**Extracted material:**
BEGIN

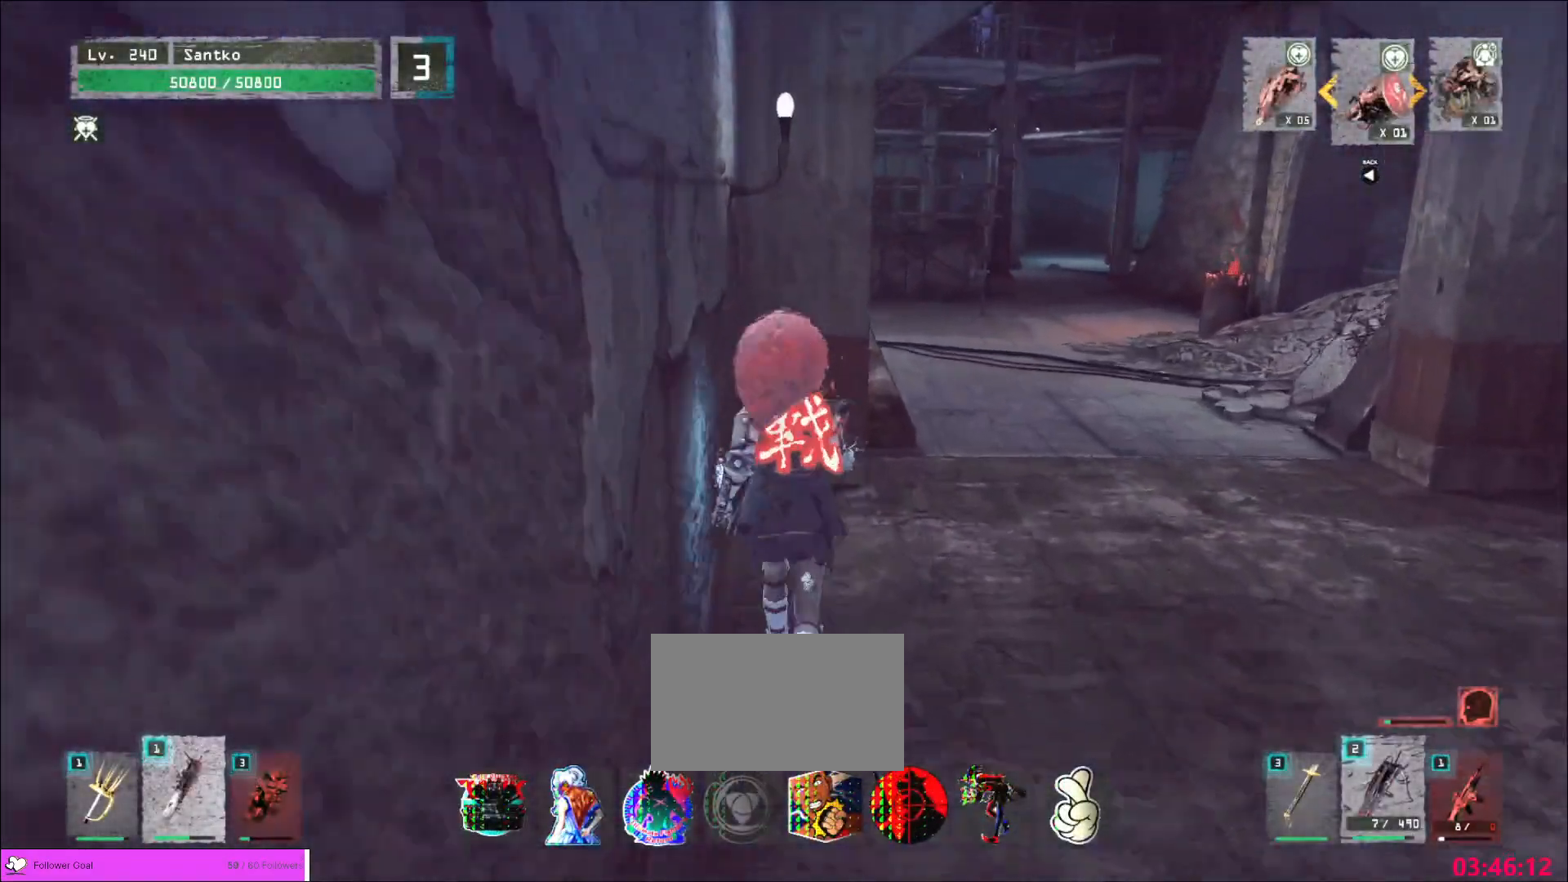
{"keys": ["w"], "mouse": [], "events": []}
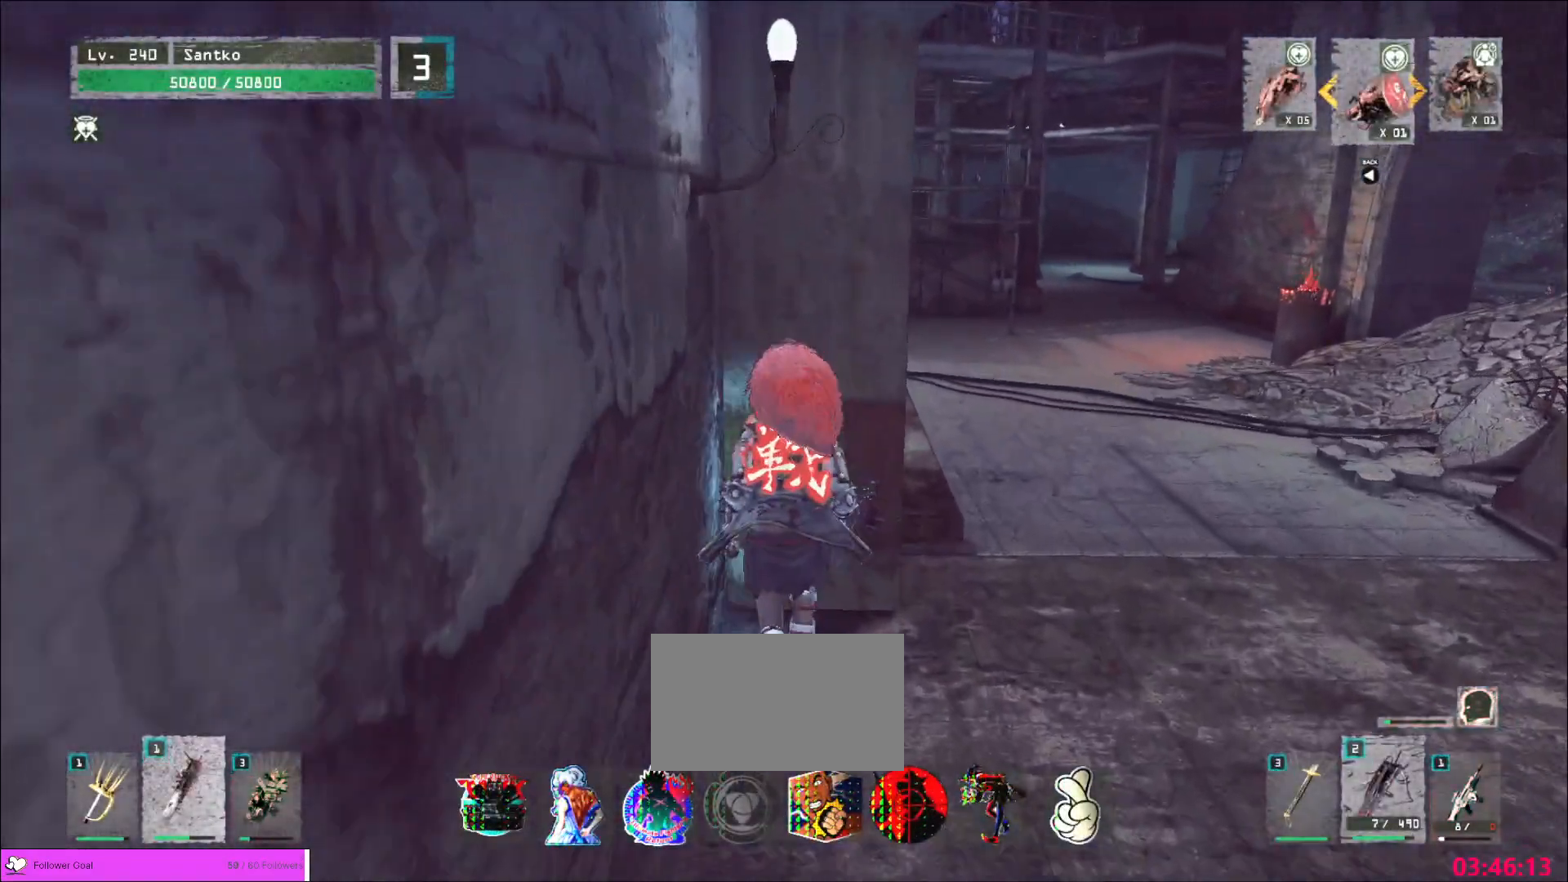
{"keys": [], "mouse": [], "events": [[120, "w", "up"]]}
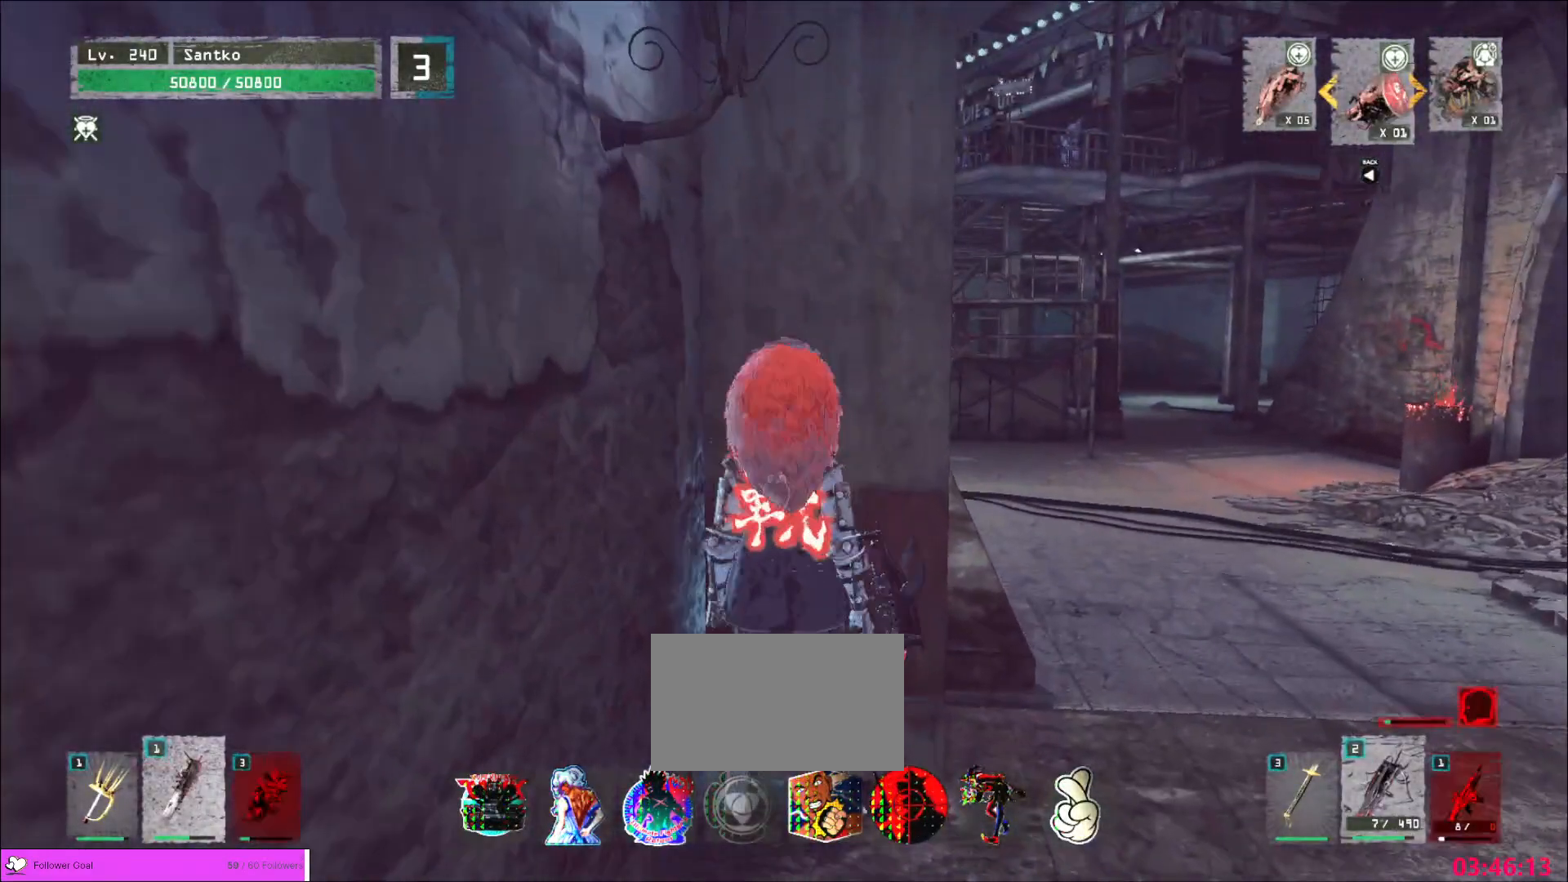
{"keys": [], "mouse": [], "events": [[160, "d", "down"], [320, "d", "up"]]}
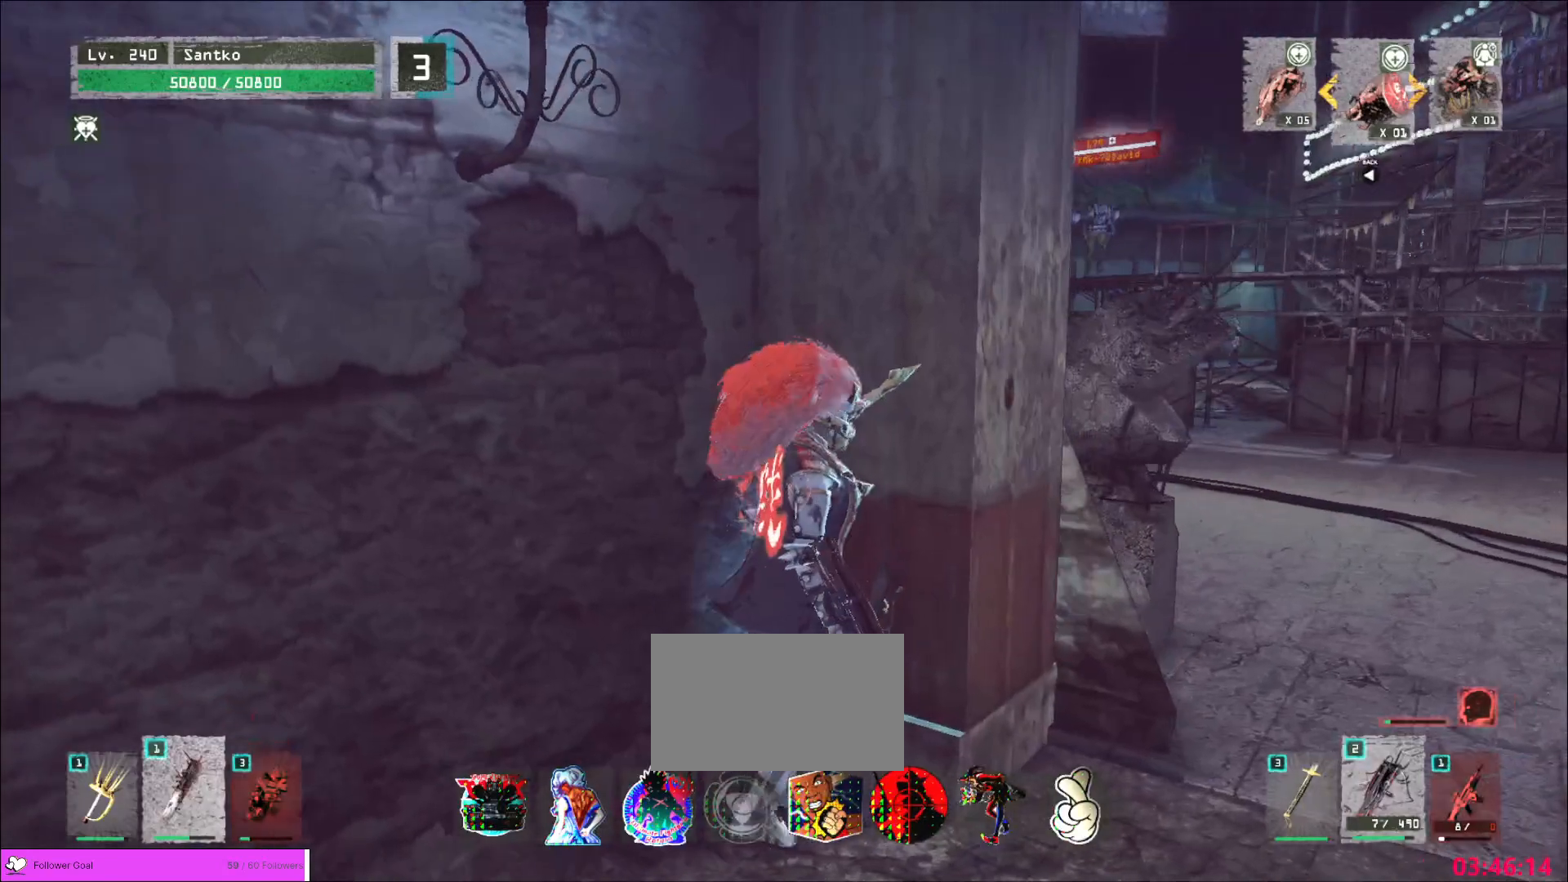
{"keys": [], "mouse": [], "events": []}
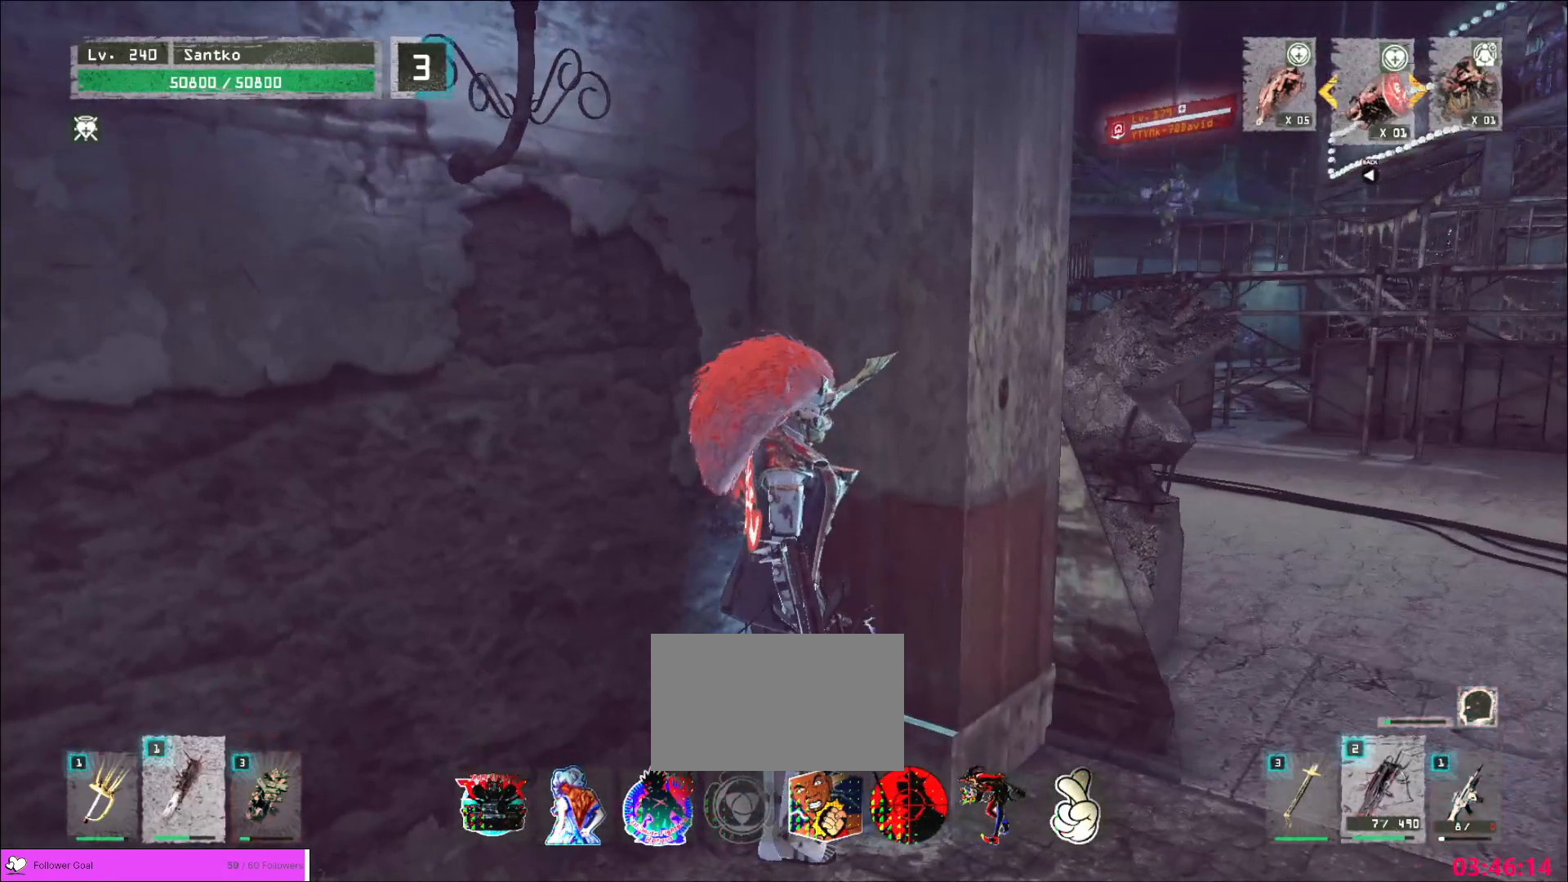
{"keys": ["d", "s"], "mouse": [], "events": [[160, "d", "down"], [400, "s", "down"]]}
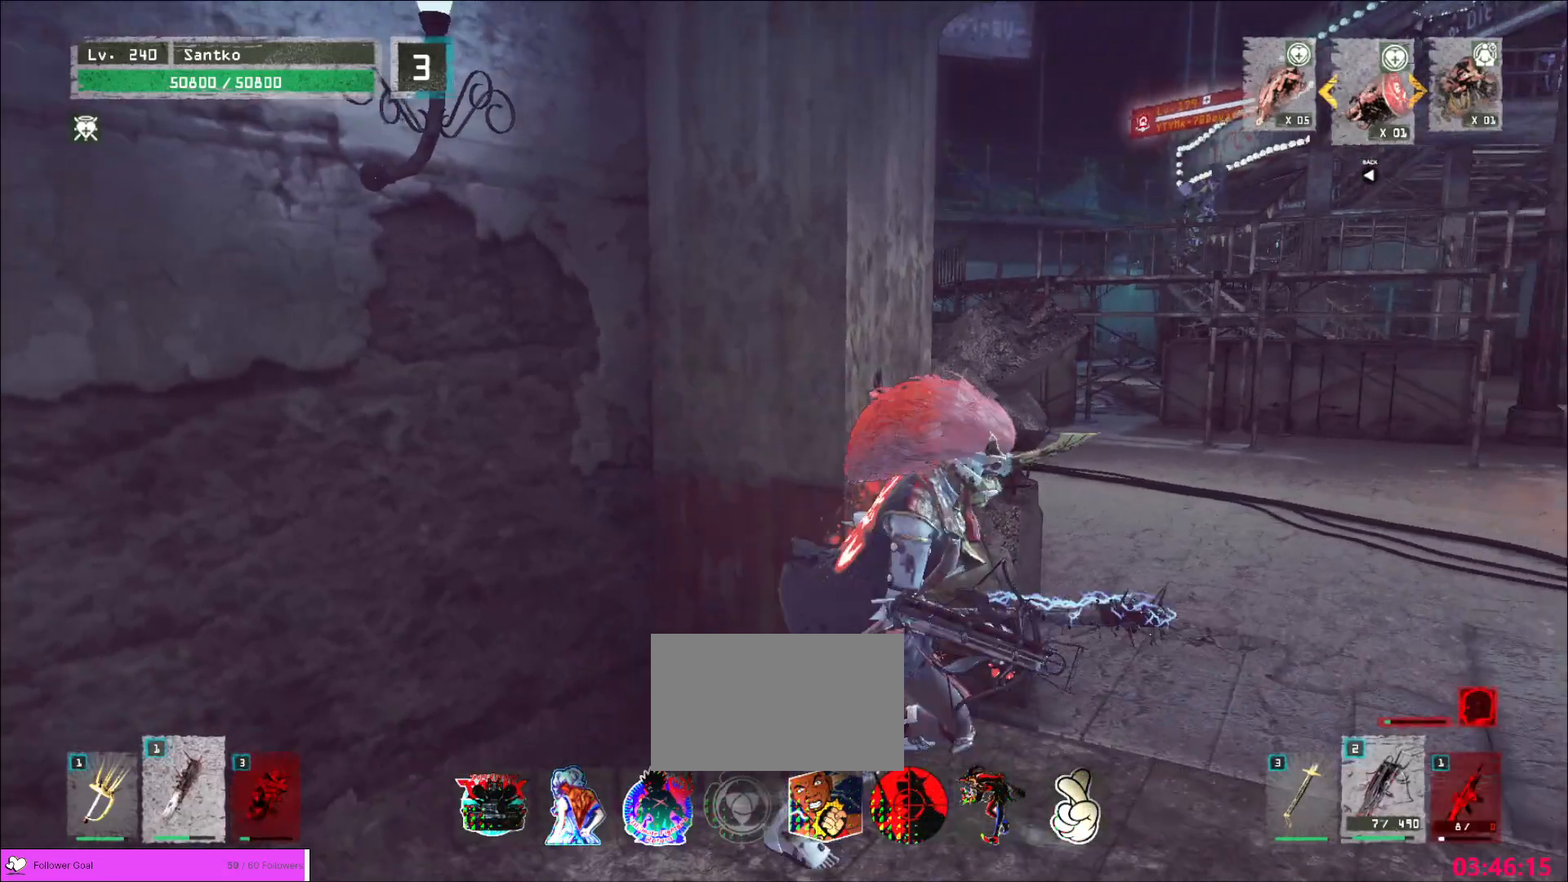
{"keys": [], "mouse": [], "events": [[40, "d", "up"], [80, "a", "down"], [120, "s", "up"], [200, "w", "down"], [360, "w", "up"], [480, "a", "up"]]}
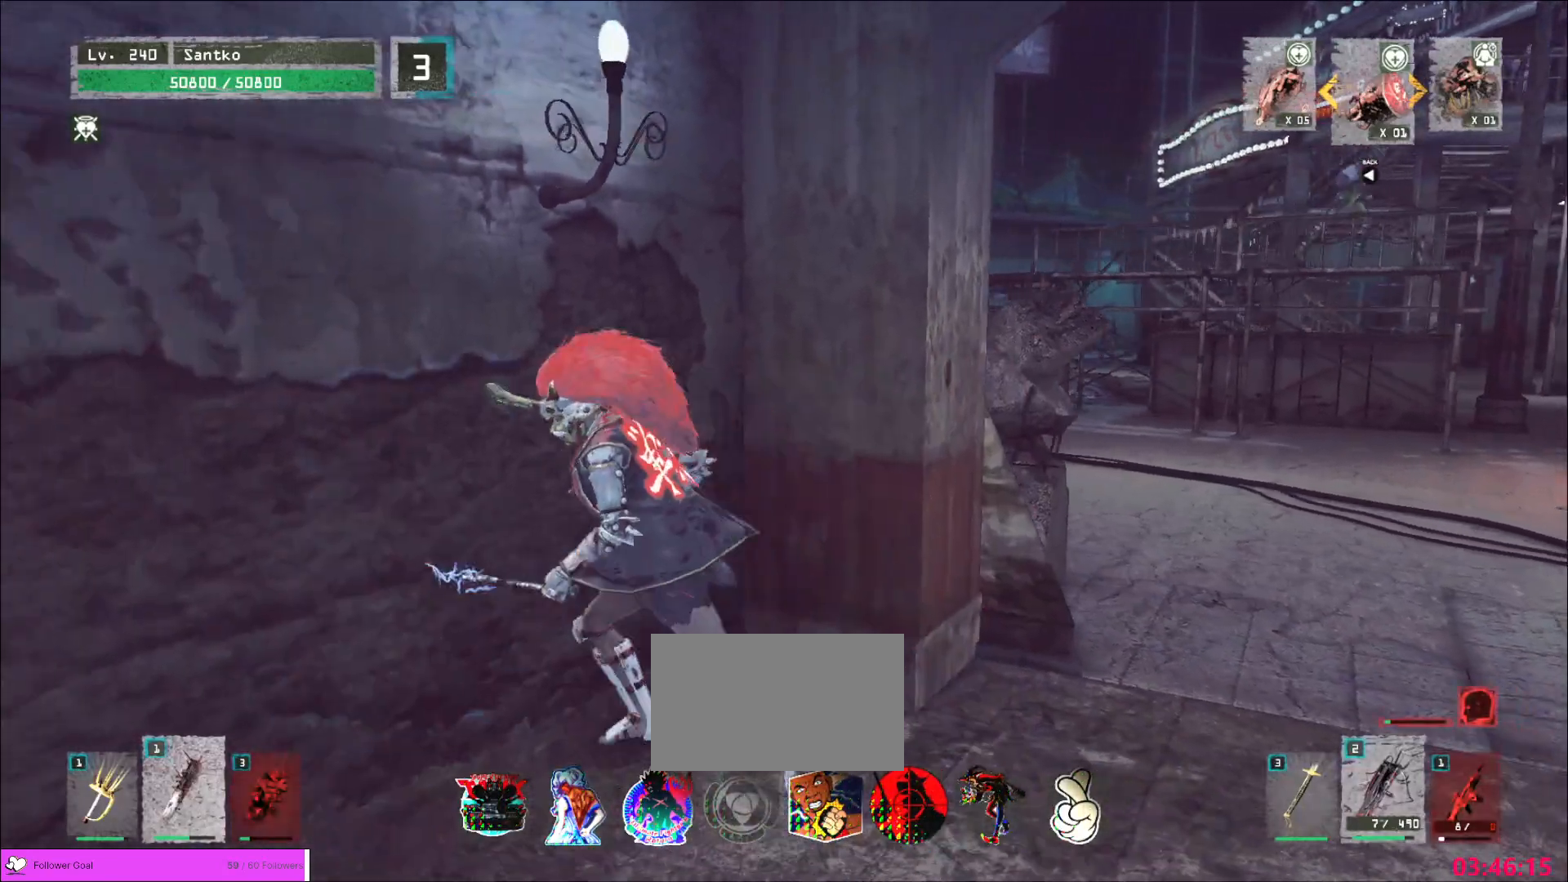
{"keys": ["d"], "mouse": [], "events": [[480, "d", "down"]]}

END

Search the entries for the string "down" and copy each line where it occurs.

**Answer to this task:**
{"keys": [], "mouse": [], "events": [[160, "d", "down"], [320, "d", "up"]]}
{"keys": ["d", "s"], "mouse": [], "events": [[160, "d", "down"], [400, "s", "down"]]}
{"keys": [], "mouse": [], "events": [[40, "d", "up"], [80, "a", "down"], [120, "s", "up"], [200, "w", "down"], [360, "w", "up"], [480, "a", "up"]]}
{"keys": ["d"], "mouse": [], "events": [[480, "d", "down"]]}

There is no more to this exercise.